Kupang (ANTARA) - Akademisi dari Universitas Katolik Widya Mandira (Unwira) Kupang, Mikhael Bataona mengatakan, tuntutan agar Presiden Jokowi menerbitkan Perppu hasil revisi UU Komisi Pemberantasan Korupsi tidak boleh mengabaikan prosedur dalam negara hukum.

"Soal protes mahasiswa terkait revisi UU KPK, saya kira hal paling penting adalah mematuhi prosedur-prosedur dalam negara hukum," kata Mikhael Bataona di Kupang, Nusa Tenggara Timur (NTT), Senin.

Dia mengemukakan pandangan itu terkait tuntutan kepada Presiden Joko Widodo agar menerbitkan Peraturan Pemerintah Pengganti Undang-Undang (Perppu) untuk membatalkan Undang-Undang Komisi Pemberantasan Korupsi (KPK) hasil revisi.

Menurut dia, hal paling penting adalah mematuhi prosedur-prosedur dalam negara hukum yang demokratis bahwa jalur hukum melalui judicial review ke MK adalah jalur konstitusional.

"Ketika jalur konstitusional ini diabaikan, maka kita sedang mempertontonkan cara-cara yang katanya demokratis padahal anti demokrasi," katanya.

Baca juga: Menristekdikti katakan tak bisa lindungi mahasiswa di luar kampus
Baca juga: Demo mahasiwa, 20.500 personel keamanan gabungan dikerahkan


Dengan kata lain, menggunakan demokrasi untuk mengkhianati demokrasi itu sendiri, kata Pengajar Ilmu Komunikasi Politik dan Teori Kritis pada Fakultas Ilmu Sosial Politik Unwira itu.

Dia menambahkan, publik bisa melihat bahwa tren menggunakan gerakan massa untuk menekan pemerintah adalah sebuah model sabotase bergaya hukum rimba terhadap prosedur-prosedur dalam negara hukum yang demokratis.

"Artinya, jika semua hal harus diselesaikan dengan cara-cara gerakan massa seperti itu, lalu apa gunanya ada kanal-kanal komunikasi politik dan untuk apa ada lembaga-lembaga dalam negara?," katanya.

"Jadi ketika semua hal harus ditempuh dengan demonstrasi, maka pesan yang muncul di sana adalah negara ini sedang diarahkan untuk mempraktikkan saja hukum rimba," katanya.

Dalam hukum rimba, siapa kuat dan siapa yang jumlahnya banyak mereka yang akan menang. "Jumlah kepala menjadi ukuran. Bukan isi kepala," katanya.
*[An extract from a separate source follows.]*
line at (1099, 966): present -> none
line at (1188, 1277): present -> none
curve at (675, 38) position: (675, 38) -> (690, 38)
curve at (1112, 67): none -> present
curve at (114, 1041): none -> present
"Bukankah ini sebuah bentuk tirani mayoritas? Mahasiswa harus dididik untuk membiasakan diri berdebat dan berdiskusi baru menyuarakan apa yang mereka pandang salah," katanya.

Baca juga: Antisipasi demo ricuh, SMAN 24 Jakarta pulangkan siswa lebih awal
Baca juga: Persiapan demo, pedagang kaki lima sudah menunggu di depan DPR


Selain itu mahasiswa juga harus paham akan pelaksanaan prosedur-prosedur demokrasi dalam sebuah negara hukum.

"Mahasiswa, kata dia, pasti sudah membaca teori kontrak sosial yang sudah dipakai sebagai dasar bagi semua teori negara moderen, bahwa sejak kita menjadi warga negara, sebagian kebebasan kita sudah kita ikhlaskan atau serahkan kepada negara," katanya.

Sebagian kebebasan diatur dan dikendalikan oleh hukum dalam negara, termasuk di dalamnya adalah negara punya hak monopoli atas kekerasan, karena setiap warga negara ingin hidup damai sebagai warga negara karena semua tindakan mereka diatur oleh hukum.

"Jadi protes dengan lebih dahulu mendiskusikan secara ketat apa yang mau kita perjuangkan akan membuat pemahaman kita lebih benar saat berjuang di jalanan," katanya.